For the record, the Torah gives very much longer lifespans for the generations between Adam and Noah than it does for Noah’s descendants. Thus the number of years that the Bible records from the Creation to the Flood is 1,656, while the ten generations from the Flood to the death of Abraham account for just 467 years. The Alshich (Yarim Moshe) notes that the average age of a first-time father from the time of Adam to the birth of Noah’s first-born Japheth was 165 years; however, from the generation of Shem to that of Abraham, the average age of a first-time father was just 40. Likewise, the average lifespan of the generations from Adam to Noah was 857 years, while that from Noah to Abraham dwindled to 317. The Alshich attributes these statistical diminutions to the fact that the 20 generations from Adam to Abraham angered God increasingly, to the point at which God decreased their lifespans. There is however a problem with this explanation: it would seem to contradict the force of this pair of mishnayot because it implies that God was becoming increasingly impatient as the generations passed since He was giving them less and less time in which to repent, while we are supposed to learn here about the magnitude of His patience and slowness to anger.

Does this analysis have any take-home relevance for us today?
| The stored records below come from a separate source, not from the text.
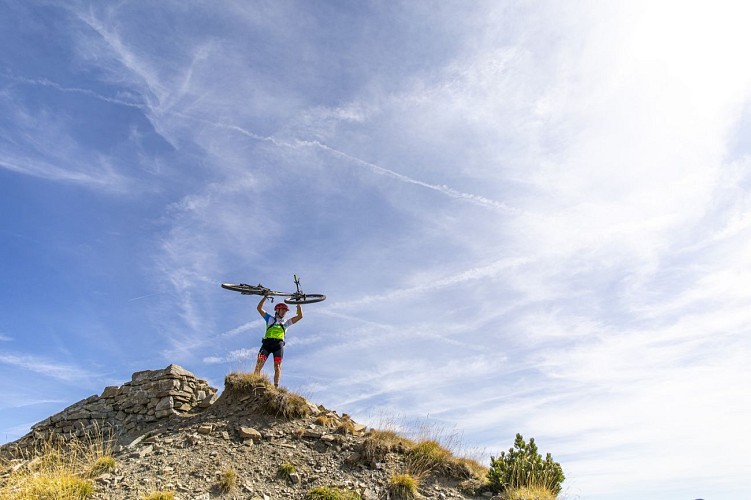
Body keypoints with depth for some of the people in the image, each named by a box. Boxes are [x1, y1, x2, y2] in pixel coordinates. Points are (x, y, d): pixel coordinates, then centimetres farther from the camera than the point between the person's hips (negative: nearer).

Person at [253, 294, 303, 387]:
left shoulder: (286, 322, 28)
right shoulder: (270, 319, 25)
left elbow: (300, 316, 22)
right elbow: (259, 308, 20)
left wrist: (298, 303, 20)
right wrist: (265, 297, 14)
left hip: (278, 344, 1)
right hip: (267, 342, -1)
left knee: (277, 366, -15)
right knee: (259, 364, -16)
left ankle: (276, 386, -21)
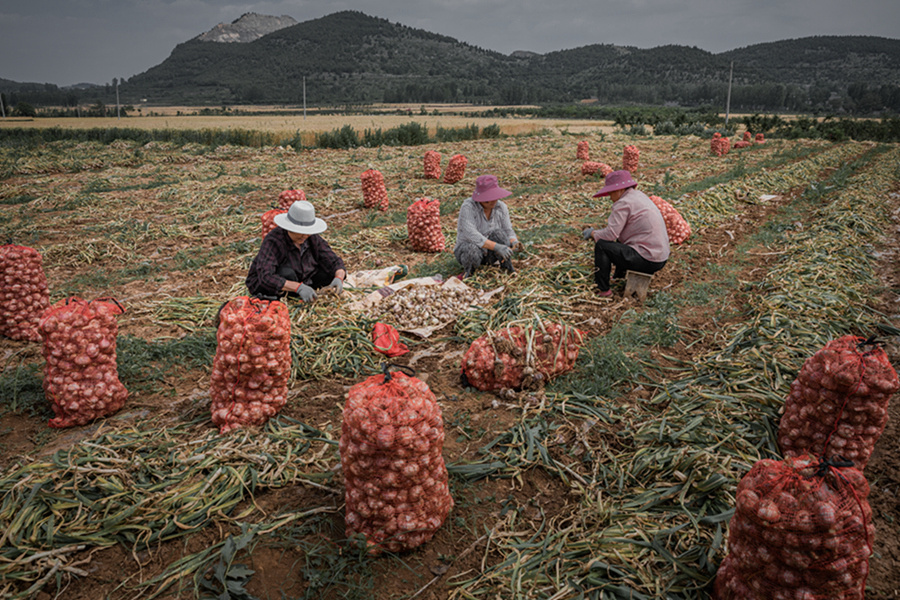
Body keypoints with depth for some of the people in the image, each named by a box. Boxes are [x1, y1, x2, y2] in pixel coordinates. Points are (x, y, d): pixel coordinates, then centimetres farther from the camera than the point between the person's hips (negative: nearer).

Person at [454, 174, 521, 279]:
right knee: (473, 250, -38)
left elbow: (508, 232, -5)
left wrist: (514, 243, -29)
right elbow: (471, 235, -34)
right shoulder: (468, 207, -25)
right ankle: (469, 268, -4)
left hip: (489, 254, 4)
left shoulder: (501, 207, -9)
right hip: (467, 248, -3)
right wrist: (497, 247, -41)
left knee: (498, 233, -26)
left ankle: (507, 268, -10)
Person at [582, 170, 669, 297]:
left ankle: (602, 290, -3)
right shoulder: (638, 195, 15)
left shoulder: (624, 203, -14)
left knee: (601, 245, -9)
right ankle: (618, 277, 41)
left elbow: (610, 234, -18)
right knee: (620, 240, 31)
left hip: (647, 260, -10)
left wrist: (593, 233, 0)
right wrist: (598, 231, 13)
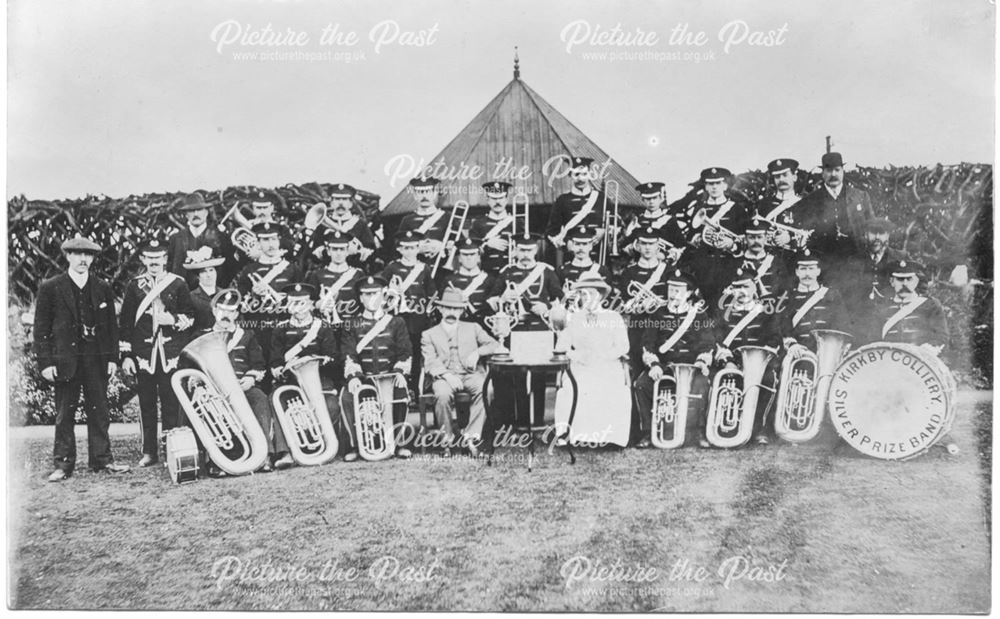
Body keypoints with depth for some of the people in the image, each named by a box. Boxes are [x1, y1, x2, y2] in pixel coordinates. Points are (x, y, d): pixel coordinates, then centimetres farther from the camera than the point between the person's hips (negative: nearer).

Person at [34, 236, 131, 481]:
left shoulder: (103, 288, 10)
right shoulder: (50, 288, 2)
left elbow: (111, 325, 12)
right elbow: (41, 328, 0)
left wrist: (112, 357, 5)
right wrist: (45, 362, -6)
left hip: (97, 359, 2)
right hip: (65, 359, -2)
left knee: (99, 411, 6)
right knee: (64, 414, 3)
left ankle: (102, 459, 14)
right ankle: (63, 464, 10)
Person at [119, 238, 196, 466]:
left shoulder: (178, 284, 5)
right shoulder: (134, 286, 8)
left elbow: (190, 317, 8)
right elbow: (125, 323, 9)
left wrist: (173, 319, -12)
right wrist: (126, 355, 4)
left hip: (171, 354, -1)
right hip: (143, 355, 1)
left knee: (171, 403, -1)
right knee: (146, 403, 4)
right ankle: (149, 452, 12)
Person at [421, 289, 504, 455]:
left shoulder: (473, 328, 22)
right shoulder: (429, 334, 16)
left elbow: (495, 345, 13)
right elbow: (430, 363, 2)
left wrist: (478, 352, -7)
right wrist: (446, 375, -18)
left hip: (470, 374, 1)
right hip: (444, 377, -1)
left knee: (486, 389, -33)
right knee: (442, 394, -36)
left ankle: (471, 436, -27)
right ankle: (447, 437, -16)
On the basis that we should seek to emulate God’s actions where this is possible, we can see how much less patient God appears to be in the later mishnah before acting on His anger. Though the first ten generations were far from righteous, they had yet to receive any warning as to what the consequences of their misconduct might be. Far from destroying Adam and Eve after they ate the forbidden fruit, God performed for them an act of kindness when made them clothing before He sent them on their way. It was not until the cataclysmic flooding of the natural world and everything in it that the physical consequences of bad behaviour were truly manifested. But from Noah onwards, the Flood—and the rainbow that was set in the sky to remind us of the reason for it—served as a warning that God’s expectations are matched by His acts. Perhaps this teaches us that we too should feel morally justified in being less patient with those whom we have cautioned than with those whom we have not.